>> Start Quoted passage

In order effectively to participate in an election that is only three weeks away, the Karkus Group needs to start its solicitation activity virtually immediately. Accordingly, the solicitation will begin as soon as the Karkus Group receives the anticipated and imminent approval of their revised proxy materials from the United States Securities and Exchange Commission (“SEC”).  The need to go forward promptly is underscored by the fact that, since the incumbents are not required to pre-clear their proxy materials, they commenced their solicitation of proxies to re-elect themselves to the Board with a filing of their own proxy statement on April 2, 2009, and a mailing of their solicitation to shareholders on or about April 20, 2009.  Almost four weeks have passed since they began their campaign.  The incumbents therefore enjoy a tremendous head start in the solicitation effort.

>> End Quoted passage
>> Start Dataset rows

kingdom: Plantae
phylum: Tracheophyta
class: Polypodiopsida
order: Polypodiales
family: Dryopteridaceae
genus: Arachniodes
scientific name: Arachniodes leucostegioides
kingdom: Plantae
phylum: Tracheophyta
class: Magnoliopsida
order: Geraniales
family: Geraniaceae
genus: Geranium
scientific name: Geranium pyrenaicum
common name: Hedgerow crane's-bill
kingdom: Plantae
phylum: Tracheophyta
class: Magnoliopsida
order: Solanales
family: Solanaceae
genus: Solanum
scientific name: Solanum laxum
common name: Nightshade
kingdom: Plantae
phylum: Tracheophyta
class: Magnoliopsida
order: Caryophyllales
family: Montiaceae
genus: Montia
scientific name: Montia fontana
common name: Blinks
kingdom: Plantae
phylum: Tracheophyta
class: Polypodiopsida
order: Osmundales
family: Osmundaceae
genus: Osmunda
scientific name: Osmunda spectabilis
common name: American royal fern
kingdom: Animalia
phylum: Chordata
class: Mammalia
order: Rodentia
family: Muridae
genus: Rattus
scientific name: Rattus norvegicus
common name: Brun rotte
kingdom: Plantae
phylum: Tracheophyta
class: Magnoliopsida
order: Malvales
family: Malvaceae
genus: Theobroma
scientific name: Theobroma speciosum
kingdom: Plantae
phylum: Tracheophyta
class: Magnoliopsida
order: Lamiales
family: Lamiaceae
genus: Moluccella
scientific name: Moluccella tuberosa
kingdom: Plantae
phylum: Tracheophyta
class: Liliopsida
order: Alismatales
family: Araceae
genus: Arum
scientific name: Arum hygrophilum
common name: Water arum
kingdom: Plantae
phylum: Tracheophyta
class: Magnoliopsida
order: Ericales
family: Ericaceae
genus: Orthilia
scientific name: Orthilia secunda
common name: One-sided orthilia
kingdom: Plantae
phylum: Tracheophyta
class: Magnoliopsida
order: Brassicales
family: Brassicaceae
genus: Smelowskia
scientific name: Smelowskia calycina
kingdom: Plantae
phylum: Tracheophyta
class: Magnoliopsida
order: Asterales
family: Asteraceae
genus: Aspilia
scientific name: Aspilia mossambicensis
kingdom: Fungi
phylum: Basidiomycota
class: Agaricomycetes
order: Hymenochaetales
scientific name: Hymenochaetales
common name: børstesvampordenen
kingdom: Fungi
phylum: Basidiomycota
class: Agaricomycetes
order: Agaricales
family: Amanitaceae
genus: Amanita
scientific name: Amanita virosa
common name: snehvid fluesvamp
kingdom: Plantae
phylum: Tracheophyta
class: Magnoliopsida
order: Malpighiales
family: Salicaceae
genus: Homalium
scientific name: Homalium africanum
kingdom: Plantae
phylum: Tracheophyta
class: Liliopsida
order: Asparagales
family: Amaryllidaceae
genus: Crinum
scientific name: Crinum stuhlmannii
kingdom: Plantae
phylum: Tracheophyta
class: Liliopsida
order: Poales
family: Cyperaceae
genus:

>> End Dataset rows

### Written problem 1
In the passage on the Karkus Group's proxy contest, when did the incumbents file their own proxy statement?
### Written problem 2
Continue the passage on the Karkus Group's proxy contest from its last sentence.

### Expected answer 1
April 2, 2009.

### Expected answer 2
This litigation is an adjunct to their strategy.  With the filing of this lawsuit, they hope to maintain and extend their advantage and effectively foreclose any competition at the annual meeting.  There is no subtlety in their choice of tactics.  Under their control, the Company expressly seeks injunctive relief against any solicitation by the Karkus Group.  Indeed, the Company’s Complaint even asks the Court to “sterilize” the shares of all of the defendants so that none of these shares may be voted against the slate of incumbent directors hand-picked by management.  To enhance their chances of winning a contested election, the incumbents seek to harass and delay the efforts of the Karkus Group through the current litigation.  These proceedings are engineered to assure that the incumbents are the exclusive candidates for as long as possible and to keep the Karkus Defendants from getting their solicitation materials out to the shareholders, even as the other shareholders already have and are presently considering the incumbents’ proxies.  In the meantime, the Company’s request for discovery – expedited or otherwise – is nothing more than an effort to impose still greater costs on the moving defendants, all to put the Karkus Group at an even greater disadvantage.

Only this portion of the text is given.